Kültür ve Turizm
Bakanlığı, Türkiye'den kaçırılan ve 'Yıldız Avcısı' (Guennol Stargazer)
olarak bilinen 5 bin yıllık mermer tarihi eserin iade talebinin ABD yargısı
tarafından reddedildiğine ilişkin kararı temyiz edecek.
Türkiye, New York'ta Christie's Müzayede Evi tarafından 28 Nisan 2017 tarihinde
düzenlenen müzayedede satışa sunulan Kiliya tipi mermer idolün izini sürdü.
Kültür ve Turizm Bakanlığı uzmanlarının yaptığı araştırmada Kiliya tipi
idollerin Anadolu dışında başka hiçbir ülkede gerçekleştirilen kazılarda
bulunmadığı belirlendi. Söz konusu eserin ABD’de ilk kez 1960'lı yıllarda
görüldüğü ve o yıllarda kültür varlıklarının devlet malı olduğu saptandı.
Michael Steinhardt'ın da eseri şaibeli üne sahip olduğunu bildiği bir tacirden satın
aldığı tespit edildi.
Bunun üzerine Türkiye, eserin iadesi için Christie's Müzayede Evi'ne dava
açtı. Ancak ABD yargısı, Steinhardt'ın eserin kökeninin Türkiye olduğunu
bildiğini inkar etmemesine rağmen iade talebini reddetti. Hakim Alison Nathan,
Türkiye'nin, tarihi eser 2017 yılında Christie's Müzaye Evi tarafından satışa
sunulana kadar harekete geçmediğini ve dava açmakta geciktiğini gerekçe göstererek
iade talebini reddetti.
Kültür ve Turizm Bakanlığı, söz konusu müzayede evi tarafından düzenlenen açık
artırmada 14,5 milyon dolara satılan esere ilişkin yargı kararını temyize
taşımaya karar verdi. Öte yandan bakanlık uzmanları, eserin ülkeden 1960’lı
yıllarda çıkarılmış olmasına karşın Türkiye’nin bu davayı kazanması ihtimalinin
ABD’deki pek çok koleksiyonu zora sokabileceğini dile getirdi. Davanın
Türkiye'nin lehine sonuçlanmasının, zaman aşımı gibi dayanaklarla adeta
aklanmış olan eserleri sorgulanabilir hale getireceği belirtildi.

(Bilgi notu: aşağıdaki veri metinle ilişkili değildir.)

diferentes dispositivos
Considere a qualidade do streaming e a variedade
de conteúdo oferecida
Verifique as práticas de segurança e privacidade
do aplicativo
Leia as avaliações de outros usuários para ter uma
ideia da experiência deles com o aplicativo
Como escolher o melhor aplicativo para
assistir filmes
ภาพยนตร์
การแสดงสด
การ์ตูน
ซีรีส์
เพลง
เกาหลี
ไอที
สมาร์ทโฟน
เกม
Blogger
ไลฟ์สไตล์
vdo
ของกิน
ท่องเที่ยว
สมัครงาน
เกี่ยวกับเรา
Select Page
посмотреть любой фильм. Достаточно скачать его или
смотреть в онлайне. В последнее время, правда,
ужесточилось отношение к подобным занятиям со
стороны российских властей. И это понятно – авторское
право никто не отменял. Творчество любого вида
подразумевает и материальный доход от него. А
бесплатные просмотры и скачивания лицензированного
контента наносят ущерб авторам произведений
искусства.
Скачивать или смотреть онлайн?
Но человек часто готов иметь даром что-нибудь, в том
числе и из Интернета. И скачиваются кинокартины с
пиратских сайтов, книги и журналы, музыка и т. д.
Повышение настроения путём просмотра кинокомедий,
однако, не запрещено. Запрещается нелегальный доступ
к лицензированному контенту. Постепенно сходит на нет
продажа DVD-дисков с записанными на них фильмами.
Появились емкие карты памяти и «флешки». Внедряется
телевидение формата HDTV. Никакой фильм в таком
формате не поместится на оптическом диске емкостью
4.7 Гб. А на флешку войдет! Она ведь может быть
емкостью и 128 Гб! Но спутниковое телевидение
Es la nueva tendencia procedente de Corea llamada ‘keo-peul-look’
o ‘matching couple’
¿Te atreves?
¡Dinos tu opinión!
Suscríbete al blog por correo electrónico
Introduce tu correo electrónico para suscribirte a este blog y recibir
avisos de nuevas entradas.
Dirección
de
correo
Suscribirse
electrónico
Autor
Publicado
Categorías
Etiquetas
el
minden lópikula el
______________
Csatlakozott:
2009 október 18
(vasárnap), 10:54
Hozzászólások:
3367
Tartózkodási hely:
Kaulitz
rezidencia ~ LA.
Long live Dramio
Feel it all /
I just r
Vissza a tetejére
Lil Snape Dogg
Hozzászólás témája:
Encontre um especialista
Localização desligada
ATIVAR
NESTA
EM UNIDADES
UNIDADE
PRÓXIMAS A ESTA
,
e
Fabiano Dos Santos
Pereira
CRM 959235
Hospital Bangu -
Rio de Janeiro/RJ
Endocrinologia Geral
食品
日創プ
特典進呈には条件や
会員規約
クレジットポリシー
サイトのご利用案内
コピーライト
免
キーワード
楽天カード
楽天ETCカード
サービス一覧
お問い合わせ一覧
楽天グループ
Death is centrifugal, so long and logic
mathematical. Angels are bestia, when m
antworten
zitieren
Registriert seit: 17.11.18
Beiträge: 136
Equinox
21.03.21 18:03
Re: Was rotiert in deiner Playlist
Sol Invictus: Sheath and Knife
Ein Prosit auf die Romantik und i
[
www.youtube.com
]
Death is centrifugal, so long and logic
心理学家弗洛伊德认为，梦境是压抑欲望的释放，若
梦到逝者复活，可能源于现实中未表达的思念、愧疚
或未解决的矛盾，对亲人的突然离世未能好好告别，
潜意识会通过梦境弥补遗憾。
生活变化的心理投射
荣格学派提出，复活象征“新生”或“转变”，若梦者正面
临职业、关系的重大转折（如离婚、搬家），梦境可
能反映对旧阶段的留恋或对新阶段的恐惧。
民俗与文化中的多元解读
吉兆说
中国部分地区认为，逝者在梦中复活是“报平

Ayrıca ABD’de mukim koleksiyoncular arasında koleksiyonlarında bulunan
eserlere daha da değer katmak ve bu eserleri bir nevi meşrulaştırmak için büyük
müzelere ödünç vermek yönünde bir eğilim olduğuna dikkat çekildi. Bu bağlamda
Michael Steinhardt tarafından Metropolitan Müzesi’ne ödünç verilmiş eserin
burada sergilenmiş olmasının, hakimin kararını davalı taraf lehine
çevirmekte etkili olduğu kaydedildi. Türkiye’nin beklentisinin kaçak yollarla
elde edildiği bilinen bu tür eserlerin belli bir sistemin içinde aklanmasının
karşısında duracak tutum ve kararlar yönünde olduğu bildirildi.